Call for papers: Res per nomen 6 – Abstract categories and reference

Abstract categories and reference

The Res per nomen conferences are traditionally devoted to reference, i.e. the necessary link between language and our common and individual experience of the world. Res per nomen 6 will deal with the question of categories, especially abstract categories. There are three traditional ways of approaching categories. The most intuitive, which is also the most ancient as it goes back to Antiquity, is usually labelled realist or logical: categories are the names of sets of natural objects, for example trees or fish. Membership of such or such a set is then assigned by deciding whether an individual occurrence is endowed with the necessary and sufficient conditions typical of the set. Yet this approach generates a number of problems, especially ontological (what is the worldly nature of categories?) and functional (how do we decide whether or not palm-trees are trees and whales fish?). It was challenged from the middle of the XXth onward by a more cognitive approach according to which categories are concepts located in the brain either by nature or by learning, or both, which we project onto the world: if whales can be put into same category as fish, it is because they look very much alike. According to the third approach, the nominalist approach, there are no categories in the universe, there are only individual occurrences.
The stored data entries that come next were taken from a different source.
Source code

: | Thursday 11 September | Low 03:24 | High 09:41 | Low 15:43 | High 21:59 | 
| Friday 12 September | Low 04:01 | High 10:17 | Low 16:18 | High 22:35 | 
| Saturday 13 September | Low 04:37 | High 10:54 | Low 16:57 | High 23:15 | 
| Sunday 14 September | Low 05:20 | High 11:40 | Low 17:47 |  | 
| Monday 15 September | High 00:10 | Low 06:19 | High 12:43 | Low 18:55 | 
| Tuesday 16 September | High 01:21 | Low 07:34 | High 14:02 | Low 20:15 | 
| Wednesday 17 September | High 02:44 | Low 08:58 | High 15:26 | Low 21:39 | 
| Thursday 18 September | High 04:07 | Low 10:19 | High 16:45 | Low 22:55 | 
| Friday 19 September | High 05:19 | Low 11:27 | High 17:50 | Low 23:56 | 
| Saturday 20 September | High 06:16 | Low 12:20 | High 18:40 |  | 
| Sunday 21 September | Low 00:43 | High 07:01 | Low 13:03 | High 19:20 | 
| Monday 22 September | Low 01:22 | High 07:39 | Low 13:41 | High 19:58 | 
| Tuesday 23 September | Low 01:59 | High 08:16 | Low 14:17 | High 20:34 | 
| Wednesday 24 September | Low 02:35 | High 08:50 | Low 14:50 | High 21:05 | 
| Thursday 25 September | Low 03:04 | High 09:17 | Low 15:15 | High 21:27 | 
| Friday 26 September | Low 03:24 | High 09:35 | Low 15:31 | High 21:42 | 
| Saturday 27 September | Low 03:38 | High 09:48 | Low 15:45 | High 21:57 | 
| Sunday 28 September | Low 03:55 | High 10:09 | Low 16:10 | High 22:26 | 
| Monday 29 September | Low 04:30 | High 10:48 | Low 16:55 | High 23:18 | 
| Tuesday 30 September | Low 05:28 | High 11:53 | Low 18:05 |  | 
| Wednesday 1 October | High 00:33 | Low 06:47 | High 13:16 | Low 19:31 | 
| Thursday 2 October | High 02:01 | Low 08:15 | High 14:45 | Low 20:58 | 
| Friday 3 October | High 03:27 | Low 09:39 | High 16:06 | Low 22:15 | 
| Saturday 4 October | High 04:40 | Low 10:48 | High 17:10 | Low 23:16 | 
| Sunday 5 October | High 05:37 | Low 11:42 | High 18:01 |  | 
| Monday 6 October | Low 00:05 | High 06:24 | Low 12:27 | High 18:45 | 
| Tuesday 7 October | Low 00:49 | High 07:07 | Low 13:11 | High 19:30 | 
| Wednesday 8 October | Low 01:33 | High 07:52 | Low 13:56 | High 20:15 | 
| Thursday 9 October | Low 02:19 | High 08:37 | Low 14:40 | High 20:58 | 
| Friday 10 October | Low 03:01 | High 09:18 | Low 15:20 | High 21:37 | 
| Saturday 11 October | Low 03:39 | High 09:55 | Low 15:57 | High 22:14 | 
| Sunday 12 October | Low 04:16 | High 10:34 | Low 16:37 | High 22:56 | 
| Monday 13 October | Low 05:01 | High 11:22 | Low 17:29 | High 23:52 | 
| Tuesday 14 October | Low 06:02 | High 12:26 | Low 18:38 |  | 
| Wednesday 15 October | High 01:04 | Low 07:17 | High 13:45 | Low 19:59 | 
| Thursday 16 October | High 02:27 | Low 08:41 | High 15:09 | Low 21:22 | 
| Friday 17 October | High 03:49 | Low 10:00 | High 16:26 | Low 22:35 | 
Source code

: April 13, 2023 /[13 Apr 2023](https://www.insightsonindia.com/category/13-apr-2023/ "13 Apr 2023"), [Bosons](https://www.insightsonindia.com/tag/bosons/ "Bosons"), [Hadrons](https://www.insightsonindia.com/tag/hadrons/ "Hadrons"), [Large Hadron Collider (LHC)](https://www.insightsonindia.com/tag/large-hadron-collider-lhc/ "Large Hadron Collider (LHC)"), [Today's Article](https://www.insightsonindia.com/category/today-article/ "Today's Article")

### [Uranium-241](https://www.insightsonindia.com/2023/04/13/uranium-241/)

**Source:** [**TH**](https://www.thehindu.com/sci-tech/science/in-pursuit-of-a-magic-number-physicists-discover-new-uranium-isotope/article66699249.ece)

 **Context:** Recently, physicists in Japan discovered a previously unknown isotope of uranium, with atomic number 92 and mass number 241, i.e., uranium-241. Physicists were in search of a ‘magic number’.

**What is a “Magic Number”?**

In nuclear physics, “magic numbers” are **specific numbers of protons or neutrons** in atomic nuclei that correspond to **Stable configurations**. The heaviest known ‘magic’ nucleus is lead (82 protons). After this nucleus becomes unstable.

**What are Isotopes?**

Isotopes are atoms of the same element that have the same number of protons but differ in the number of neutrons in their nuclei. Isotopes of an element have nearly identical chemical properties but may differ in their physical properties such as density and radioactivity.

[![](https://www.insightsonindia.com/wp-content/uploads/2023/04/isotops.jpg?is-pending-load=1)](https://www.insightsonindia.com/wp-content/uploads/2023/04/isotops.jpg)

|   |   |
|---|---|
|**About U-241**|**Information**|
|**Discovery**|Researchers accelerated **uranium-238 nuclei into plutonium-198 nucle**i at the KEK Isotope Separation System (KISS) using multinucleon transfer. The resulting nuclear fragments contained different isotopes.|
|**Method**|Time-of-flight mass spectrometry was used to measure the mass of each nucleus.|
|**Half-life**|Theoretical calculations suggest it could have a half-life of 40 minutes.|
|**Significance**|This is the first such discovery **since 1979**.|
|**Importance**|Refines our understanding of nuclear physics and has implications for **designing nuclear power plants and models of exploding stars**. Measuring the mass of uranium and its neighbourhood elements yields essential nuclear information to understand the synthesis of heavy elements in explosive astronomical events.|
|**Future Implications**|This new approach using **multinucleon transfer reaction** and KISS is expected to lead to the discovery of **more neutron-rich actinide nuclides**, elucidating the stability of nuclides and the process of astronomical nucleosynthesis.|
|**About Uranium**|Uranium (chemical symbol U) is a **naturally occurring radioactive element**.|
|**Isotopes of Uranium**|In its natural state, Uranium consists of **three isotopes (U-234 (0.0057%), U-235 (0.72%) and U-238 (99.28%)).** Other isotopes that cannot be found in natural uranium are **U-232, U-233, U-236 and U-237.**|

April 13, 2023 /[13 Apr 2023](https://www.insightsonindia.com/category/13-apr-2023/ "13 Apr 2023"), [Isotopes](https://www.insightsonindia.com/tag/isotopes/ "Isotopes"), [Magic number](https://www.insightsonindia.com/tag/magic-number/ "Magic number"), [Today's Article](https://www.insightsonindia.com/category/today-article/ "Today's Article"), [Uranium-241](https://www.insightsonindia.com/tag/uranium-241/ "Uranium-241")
The category is then a meta-linguistic construct built from a very specific use of names, i.e. their capacity of referring to a variety of objects which seem to bear a resemblance, thus lumping them together into a category.

Abstract categories are even more difficult to specify than real-world ones: to what entities do words such as beauty, truth, love and freedom refer? Res per nomen 6 intends to dwell on this particular aspect of categories, as usual from both linguistic and / or philosophical points of view. Most theories address abstract categories as a sort of extension of real-world categories, not always very convincingly. Maybe the time has come to take stock of the problem, and this is why all theories will be welcome as long as they deal centrally with the question of abstract categories.